このような選挙区では、当然のことながら有権者同士は顔見知り、かつ利害関係を有していることが多く、公然とした買収や談合が行われます。10名程度の人間に「次の議員、〇〇にすっから、よろしく~♪」と言えば議員を選出できるわけですから、これほど楽なことはありません。このような選挙区が腐敗選挙区ですが、こうした選挙区はオールド=サラムに限ったことではなく、当時の記録によれば400人強の選出者のうち、150名ほどが100人未満の有権者から選ばれ、90名近くが50人未満の有権者から選ばれていたそうです。[Carpenter, William, The People's Book; Comprising their Chartered Rights and Practical Wrongs, (London: Palala Press, 2016)] 当然のことながら、こうした「古くからの」選挙区の恩恵にあずかっていたのは広大な土地を有する地主や貴族たちでした。特に、イングランドと比べて土地価格が安いうえに、土地所有権に一定の制限が存在したスコットランドの選挙区では、有権者の数が少なく、一部の有力者に牛耳られた選挙区が多く存在しました。18世紀イギリスの選挙の状況について、WA・スペックは以下のように述べています。

 

18世紀イギリスの各州における権力の所在を目に見える形で示したのが選挙だった。州社会のリーダーだった貴族(訳注=狭義には、公・侯・伯・子・男の5段階の爵位保持者)や有力なジェントリ(訳注=爵位はないが、バロネット以下、ナイト・エスクワイア・ジェントルマンの4段階に分かれ、有爵貴族とともに土地所有を基盤とした支配層を形成した)は、巡回裁判や四季裁判所、あるいは特別に招集された集会で、次期議会で州選出議員となるべき候補者の一本化を図った。そこで全員の意見が一致すれば、選挙戦とはならなかった。州の有権者の大多数を構成する年価値40シリング(2ポンド)以上の自由土地保有者には、州の実力者たちが指名した候補に対立候補を立てることなど考えもおよばなかった。 

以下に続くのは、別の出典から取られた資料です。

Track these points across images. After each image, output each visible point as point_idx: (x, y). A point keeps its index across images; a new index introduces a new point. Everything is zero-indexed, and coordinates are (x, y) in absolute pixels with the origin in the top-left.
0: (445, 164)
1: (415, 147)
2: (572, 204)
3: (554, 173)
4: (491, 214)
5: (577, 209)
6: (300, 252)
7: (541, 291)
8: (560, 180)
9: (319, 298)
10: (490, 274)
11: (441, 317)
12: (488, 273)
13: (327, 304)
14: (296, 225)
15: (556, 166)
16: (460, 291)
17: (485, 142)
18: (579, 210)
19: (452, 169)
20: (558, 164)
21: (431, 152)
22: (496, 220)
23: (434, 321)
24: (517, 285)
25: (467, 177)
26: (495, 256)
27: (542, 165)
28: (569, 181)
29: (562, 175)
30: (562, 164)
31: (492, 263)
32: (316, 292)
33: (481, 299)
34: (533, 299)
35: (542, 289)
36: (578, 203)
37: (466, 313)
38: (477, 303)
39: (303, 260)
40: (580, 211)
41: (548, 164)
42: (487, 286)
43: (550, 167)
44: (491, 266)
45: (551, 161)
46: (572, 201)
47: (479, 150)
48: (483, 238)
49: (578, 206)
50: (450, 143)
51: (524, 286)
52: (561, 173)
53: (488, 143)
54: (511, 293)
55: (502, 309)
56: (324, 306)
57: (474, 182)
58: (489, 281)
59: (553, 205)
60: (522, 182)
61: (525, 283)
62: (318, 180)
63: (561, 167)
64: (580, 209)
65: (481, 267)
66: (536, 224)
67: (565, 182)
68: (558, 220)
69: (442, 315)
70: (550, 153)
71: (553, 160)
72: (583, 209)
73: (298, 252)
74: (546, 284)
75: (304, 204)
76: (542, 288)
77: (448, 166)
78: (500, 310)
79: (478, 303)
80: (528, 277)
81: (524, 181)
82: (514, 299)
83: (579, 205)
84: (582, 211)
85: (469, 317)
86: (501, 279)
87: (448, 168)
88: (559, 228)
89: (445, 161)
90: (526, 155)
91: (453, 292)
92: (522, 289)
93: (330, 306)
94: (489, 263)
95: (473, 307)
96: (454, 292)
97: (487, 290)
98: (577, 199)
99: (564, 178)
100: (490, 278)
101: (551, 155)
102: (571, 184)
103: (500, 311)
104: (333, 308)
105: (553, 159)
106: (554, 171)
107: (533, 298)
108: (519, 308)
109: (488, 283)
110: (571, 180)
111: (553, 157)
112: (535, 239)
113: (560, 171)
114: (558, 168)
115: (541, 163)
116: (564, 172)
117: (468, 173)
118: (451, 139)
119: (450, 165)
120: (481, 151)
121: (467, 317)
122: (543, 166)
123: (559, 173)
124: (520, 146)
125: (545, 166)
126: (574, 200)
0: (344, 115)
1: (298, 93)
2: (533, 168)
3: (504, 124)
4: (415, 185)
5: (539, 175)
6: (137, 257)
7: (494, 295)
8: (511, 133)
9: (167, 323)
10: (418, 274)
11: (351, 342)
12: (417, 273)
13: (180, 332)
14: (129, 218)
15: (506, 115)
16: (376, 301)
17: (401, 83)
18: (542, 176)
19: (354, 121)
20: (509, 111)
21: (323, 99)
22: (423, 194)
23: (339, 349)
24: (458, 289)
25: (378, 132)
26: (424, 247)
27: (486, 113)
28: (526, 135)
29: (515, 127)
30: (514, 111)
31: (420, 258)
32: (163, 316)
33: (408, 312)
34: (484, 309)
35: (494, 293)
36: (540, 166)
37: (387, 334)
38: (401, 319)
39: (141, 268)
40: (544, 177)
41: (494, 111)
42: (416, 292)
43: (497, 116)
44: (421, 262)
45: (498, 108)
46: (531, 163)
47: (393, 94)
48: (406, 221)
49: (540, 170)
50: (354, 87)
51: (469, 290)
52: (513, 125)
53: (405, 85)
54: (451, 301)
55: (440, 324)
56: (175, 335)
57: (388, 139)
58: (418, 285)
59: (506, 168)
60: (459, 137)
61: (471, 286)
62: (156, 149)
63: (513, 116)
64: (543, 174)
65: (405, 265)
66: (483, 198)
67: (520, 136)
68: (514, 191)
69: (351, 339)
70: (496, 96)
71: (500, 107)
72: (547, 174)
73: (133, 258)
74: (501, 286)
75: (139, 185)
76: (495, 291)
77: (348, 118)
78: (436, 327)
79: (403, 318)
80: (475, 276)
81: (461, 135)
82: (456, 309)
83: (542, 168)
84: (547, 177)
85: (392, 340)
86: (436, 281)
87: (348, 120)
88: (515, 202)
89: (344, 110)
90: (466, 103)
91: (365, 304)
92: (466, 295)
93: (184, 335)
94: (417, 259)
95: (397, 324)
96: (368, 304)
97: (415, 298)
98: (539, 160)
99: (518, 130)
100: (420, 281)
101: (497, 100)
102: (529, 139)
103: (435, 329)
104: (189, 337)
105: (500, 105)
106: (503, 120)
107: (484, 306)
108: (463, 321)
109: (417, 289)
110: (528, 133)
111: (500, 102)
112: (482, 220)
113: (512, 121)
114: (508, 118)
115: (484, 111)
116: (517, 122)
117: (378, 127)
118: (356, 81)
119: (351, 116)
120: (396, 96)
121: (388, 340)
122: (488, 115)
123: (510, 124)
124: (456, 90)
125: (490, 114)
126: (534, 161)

(WA・スペック著、月森左知、水戸尚子訳『ケンブリッジ版世界各国史:イギリスの歴史』創土社、2004年、pp.12-13. [文中、縦書きのため漢数字だった部分はアラビア数字に改めた。])

 

 一方で、新しい都市は発展しているにもかかわらず、議員選出のための特許状を得られないところが少なくありません。こうした矛盾が急激に顕在化したのが産業革命の本格化した18世紀末から19世紀初めごろでした。それまでせいぜい数千人程度の人口だった町が数万、数十万の都市に発展していくのに議員を選ぶことができないにもかかわらず、一方で田園地帯を拠点とする地主や貴族たちは自分たちの自由になる選挙区をいくつも持っていて国政に影響力を行使できるという事実は、新興の都市を基盤としている産業資本家をいらだたせます。このような行き過ぎた不公正が、1832年の第1回選挙法改正では改められます。腐敗選挙区は廃止され、選挙区の再編が行われたわけです。

世界史の単なる「暗記事項」として読み飛ばしてしまうとあまりイメージできない事柄も、より深く理解すると、「それがどのようなことなのか」、「なぜそのようなことが起こるのか」といったことが動きをもって生き生きとイメージできるようになり、むしろ記憶として定着すると思います。